In der unmittelbaren Nachkriegszeit fanden sich zwar Gedenkzeichen für die Berliner Widerstandskämpfer*innen in Form etwa von Gedenktafeln und Straßenbenennungen. So gab es auch für Hans und Hilde Coppi eine Gedenktafel an der Gartenlaube und die Hatzfeldallee war von 1945 bis 1947 nach beiden benannt. Doch wurde das Gedenken an die Rote Kapelle ab Ende der 1940er Jahre im aufkommenden Kalten Krieg über Jahrzehnte in Ost wie West überlagert vom Bild als sowjetisch angeleiteter Spionagering.

In der Bundesrepublik prägte Manfred Roeder, ehemaliger Richter am nationalsozialistischen Reichskriegsgericht und Vorsitzender in den meisten Prozessen gegen die «Rote Kapelle» das Bild der Gruppe. In Publikationen und Vorträgen wiederholte er seine erlassenen Urteile gegen die «Rote Kapelle» fast ungehindert.

In der DDR wurde bis 1969 über das Berliner Widerstandsnetzwerk geschwiegen, anschließend begann die Erforschung und Darstellung des Netzwerkes. Allerdings wurde im Sinne der staatlichen Politik öffentlich nur der Kommunist*innen der Gruppe gedacht, darunter auch Hans Coppi.[3]

Mit der Änderung des Gesetzes zur Aufhebung nationalsozialistischer Unrechtsurteile in der Strafrechtspflege (NS-AufhG) 2009 wurden auch die Urteile wegen «Hochverrats» gegen die Rote Kapelle aufgehoben. und das Widerstandsnetzwerk als solches zumindest juristisch rehabilitiert. 

Literaturhinweise

Hans Coppi junior, Jürgen Danyel, Johannes Tuchel (Hrsg.): Die Rote Kapelle im Widerstand gegen Hitler. Schriften der Gedenkstätte Deutscher Widerstand, Edition Hentrich, Berlin 1992

Regina Griebel, Marlies Coburger, Heinrich Scheel (Hrsg.): Erfasst? Das Gestapo-Album zur Roten Kapelle. Eine Fotodokumentation. Halle 1992

Hans Schafranek, Johannes Tuchel (Hrsg.): Krieg im Äther. Widerstand und Spionage im Zweiten Weltkrieg. Picus-Verlag, Wien 2004.

Gerhard Sälter: Phantome des Kalten Krieges. Die Organisation Gehlen und die Wiederbelebung des Gestapo-Feindbildes »Rote Kapelle« (= Veröffentlichungen der Unabhängigen Historikerkommission zur Erforschung der Geschichte des Bundesnachrichtendienstes 1945–1968) Band 2). Ch. Links Verlag, Berlin 2012


[1] Zit. nach: Hans Coppi: Hilde Coppi. In: Gisela Notz: Berühmte Wegbereiterinnen. Berühmte, bekannte und zu Unrecht vergessene Frauen aus der Geschichte. Neu-Ulm 2019. S. 340f.

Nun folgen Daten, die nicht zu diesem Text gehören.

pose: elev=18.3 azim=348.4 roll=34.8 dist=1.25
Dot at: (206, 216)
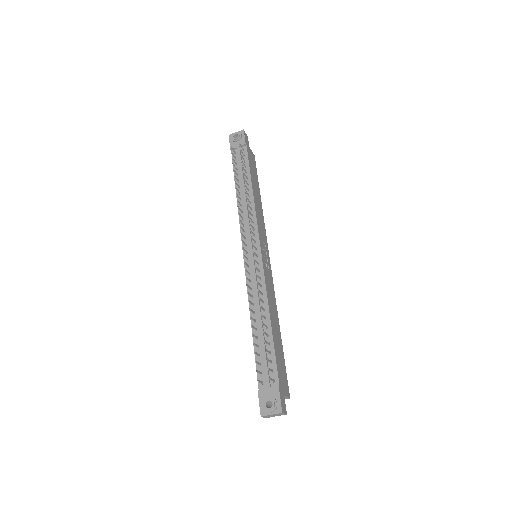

[2] Neben den Namen von Harro Schulze-Boysen und Adam Kuckhoff enthielt der Funkspruch auch weitere Namen Berliner Widerstandskämpfer*innen und Personen, die tatsächlich für den sowjetischen Geheimdienst tätig waren.

[3] Nach ihm wurde ab Mitte der 1970er Jahre eine Straße in Lichtenberg benannt. Außerdem trug eine Schule in Karlshorst seinen Namen. 1994 wurde die Schule in Hans-und-Hilde-Coppi-Schule umbenannt.